Rishi Sunak’s comprehensive spending review returns British politics, in theory at least, to its pre-2017 shape: a Conservative Party arguing for more cuts to public spending and Labour arguing for greater levels of investment and job creation.
The politics of that approach was very lucrative at first for the Conservatives, but by 2015 the party had started to run out of cuts that a) would raise sufficient revenue to meet their targets and b) weren’t politically toxic.
There’s a dead-end argument in Labour circles about the role of Jeremy Corbyn’s leadership and the party’s transition to a much clearer anti-austerity position in 2015: the reality is that Corbyn’s election as Labour leader was itself part of the same set of factors that caused the Conservatives growing difficulties in 2015-17. He was both cause and symptom.
The coronavirus crisis means that government debt is going to be permanently higher for the rest of our lives, and there simply isn’t sufficient capacity left in the British state to tackle that without substantial cuts to spending or tax increases. And it would be impossible to get political consent for the required changes in spending or tax to reduce debt to something resembling pre-coronavirus levels.
Three measures in Sunak’s announcements all, in different ways, demonstrate the political and policy difficulties of a new round of cuts. The spending review continued the unbroken pattern of local government austerity under the Conservatives, who even as they abandoned the language of austerity after 2017 and lavished greater sums on health, education and the police in order to defeat Corbyn’s Labour, continued to oversee painful reductions in local authority spending.

:::

• Required work: Pick up the commentary on Sunak's spending review after its last sentence and continue it. The rows are not needed.

• Source material:
:::

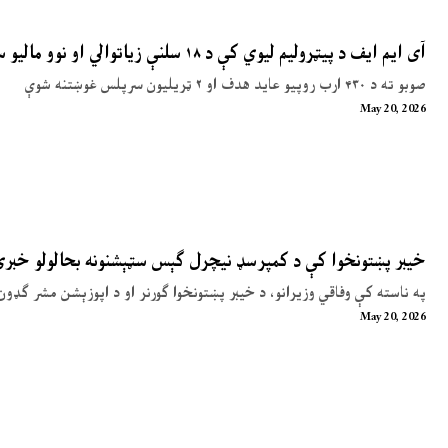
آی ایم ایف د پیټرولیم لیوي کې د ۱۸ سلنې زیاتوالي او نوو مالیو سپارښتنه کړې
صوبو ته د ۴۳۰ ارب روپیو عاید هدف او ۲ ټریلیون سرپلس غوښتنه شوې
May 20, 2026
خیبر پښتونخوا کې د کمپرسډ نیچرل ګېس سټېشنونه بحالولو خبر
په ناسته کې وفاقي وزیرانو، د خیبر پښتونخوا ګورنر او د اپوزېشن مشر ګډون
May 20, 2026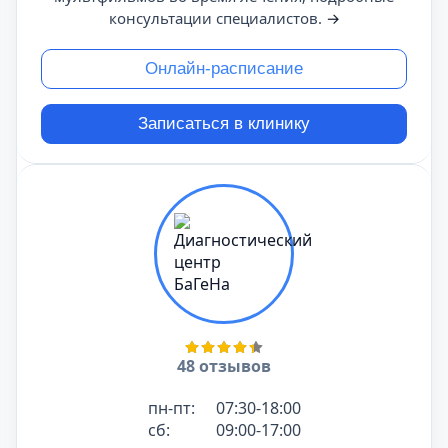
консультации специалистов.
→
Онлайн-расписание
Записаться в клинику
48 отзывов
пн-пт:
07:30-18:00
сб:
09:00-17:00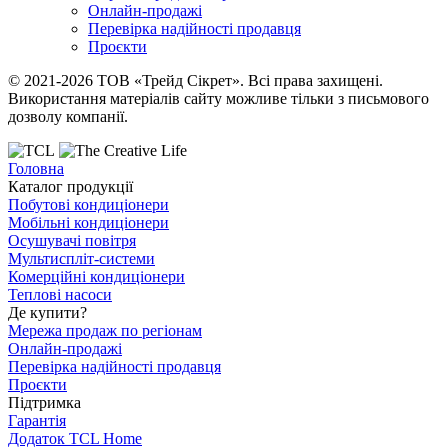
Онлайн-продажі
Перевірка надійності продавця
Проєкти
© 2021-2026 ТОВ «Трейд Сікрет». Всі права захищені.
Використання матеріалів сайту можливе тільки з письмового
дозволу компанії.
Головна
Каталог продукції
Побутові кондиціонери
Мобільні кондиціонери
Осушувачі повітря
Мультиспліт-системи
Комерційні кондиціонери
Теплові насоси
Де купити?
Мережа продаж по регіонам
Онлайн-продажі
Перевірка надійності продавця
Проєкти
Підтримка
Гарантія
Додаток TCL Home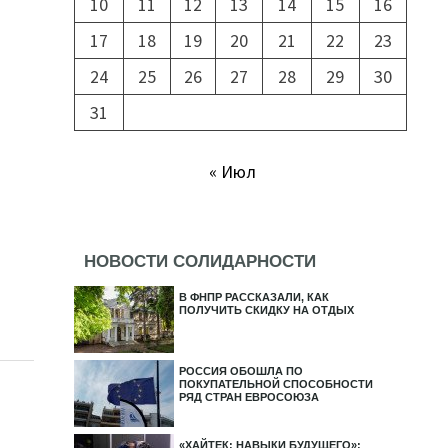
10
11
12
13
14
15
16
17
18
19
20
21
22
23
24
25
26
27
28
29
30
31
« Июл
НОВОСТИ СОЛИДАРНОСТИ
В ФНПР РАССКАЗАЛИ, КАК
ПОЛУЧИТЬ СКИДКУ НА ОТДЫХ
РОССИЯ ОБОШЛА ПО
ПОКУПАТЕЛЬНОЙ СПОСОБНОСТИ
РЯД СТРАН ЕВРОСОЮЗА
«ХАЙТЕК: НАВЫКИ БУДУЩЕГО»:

:::

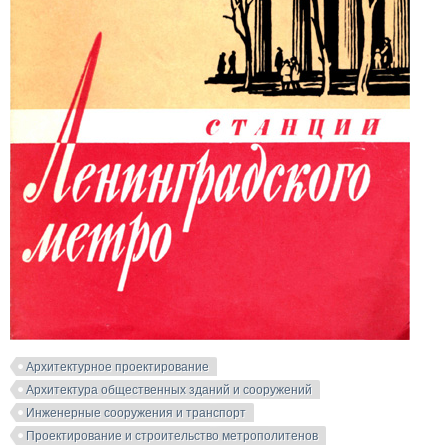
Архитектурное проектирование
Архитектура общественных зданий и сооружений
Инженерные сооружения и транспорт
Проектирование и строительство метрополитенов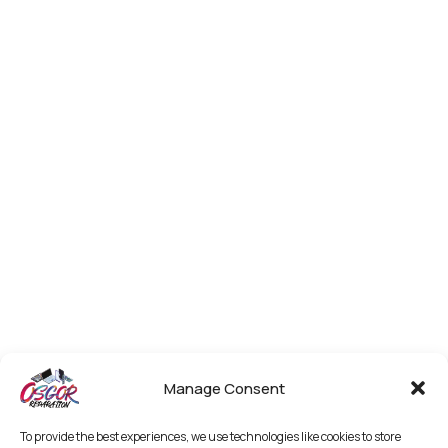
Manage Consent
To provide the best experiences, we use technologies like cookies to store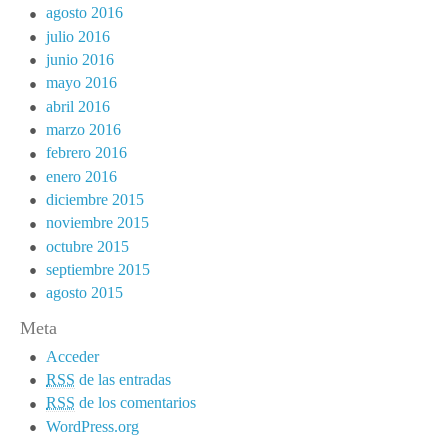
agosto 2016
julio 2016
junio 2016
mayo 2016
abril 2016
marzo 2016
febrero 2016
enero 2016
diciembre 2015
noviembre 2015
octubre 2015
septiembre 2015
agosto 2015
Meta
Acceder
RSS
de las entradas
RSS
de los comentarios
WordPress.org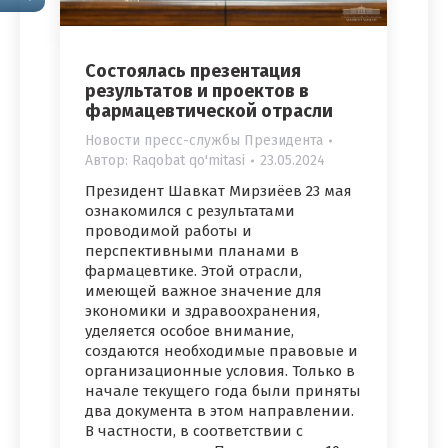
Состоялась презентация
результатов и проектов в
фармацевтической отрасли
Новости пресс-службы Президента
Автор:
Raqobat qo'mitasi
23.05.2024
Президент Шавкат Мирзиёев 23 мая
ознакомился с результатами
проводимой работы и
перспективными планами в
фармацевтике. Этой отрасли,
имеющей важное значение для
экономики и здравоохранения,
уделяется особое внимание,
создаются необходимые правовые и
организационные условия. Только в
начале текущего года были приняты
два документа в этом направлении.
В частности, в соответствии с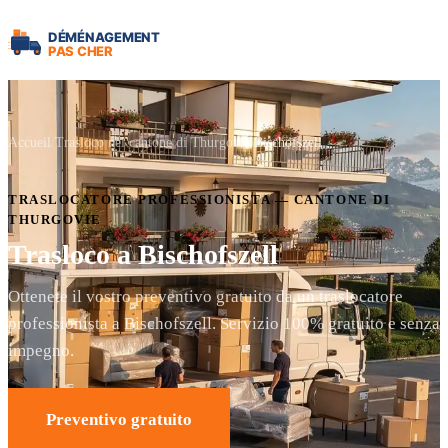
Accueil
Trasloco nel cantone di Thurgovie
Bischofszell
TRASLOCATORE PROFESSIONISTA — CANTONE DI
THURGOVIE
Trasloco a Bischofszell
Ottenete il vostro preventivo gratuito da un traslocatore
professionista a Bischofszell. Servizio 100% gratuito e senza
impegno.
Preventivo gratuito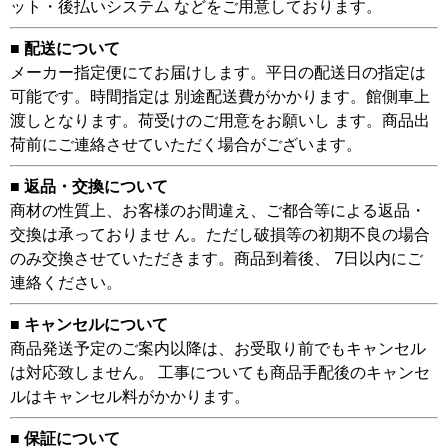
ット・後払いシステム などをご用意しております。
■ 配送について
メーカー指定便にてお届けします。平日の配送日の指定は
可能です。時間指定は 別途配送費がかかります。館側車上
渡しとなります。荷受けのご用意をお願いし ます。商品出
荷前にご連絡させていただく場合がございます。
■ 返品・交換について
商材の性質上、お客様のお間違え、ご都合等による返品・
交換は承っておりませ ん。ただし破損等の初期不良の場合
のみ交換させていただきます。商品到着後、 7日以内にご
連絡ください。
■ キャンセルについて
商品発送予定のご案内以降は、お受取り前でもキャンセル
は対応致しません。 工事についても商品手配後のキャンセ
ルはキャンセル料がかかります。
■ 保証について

:::

• Result for this exercise:
Sunak has given local councils a measure of relief by increasing their capacity to raise council tax. Now, of course, tax rises in a recession are also a form of austerity, and just as George Osborne sought to devolve blame for his cuts onto local councils, Sunak is now seeking to devolve blame for tax rises onto local councils. The problem is that the measure may not work politically and, because of the pressures on incomes, it may fail to raise sufficient revenue to get cash-strapped councils out of their difficulties.
Then there is the public sector pay freeze for workers outside of the NHS. There are two consequences of this: first, any freeze is painful for public sector workers in the bottom half of the income distribution, though these employees are the ones with the least freedom to move on to other work, and they will in any case receive a pay increase of at least £250. This makes the argument that “the public sector should have to absorb a wage freeze because the private sector has it tough” redundant: it’s in the bottom half of the income distribution that the private sector is being outpaced by the public sector, and the bottom half is not having its wages frozen.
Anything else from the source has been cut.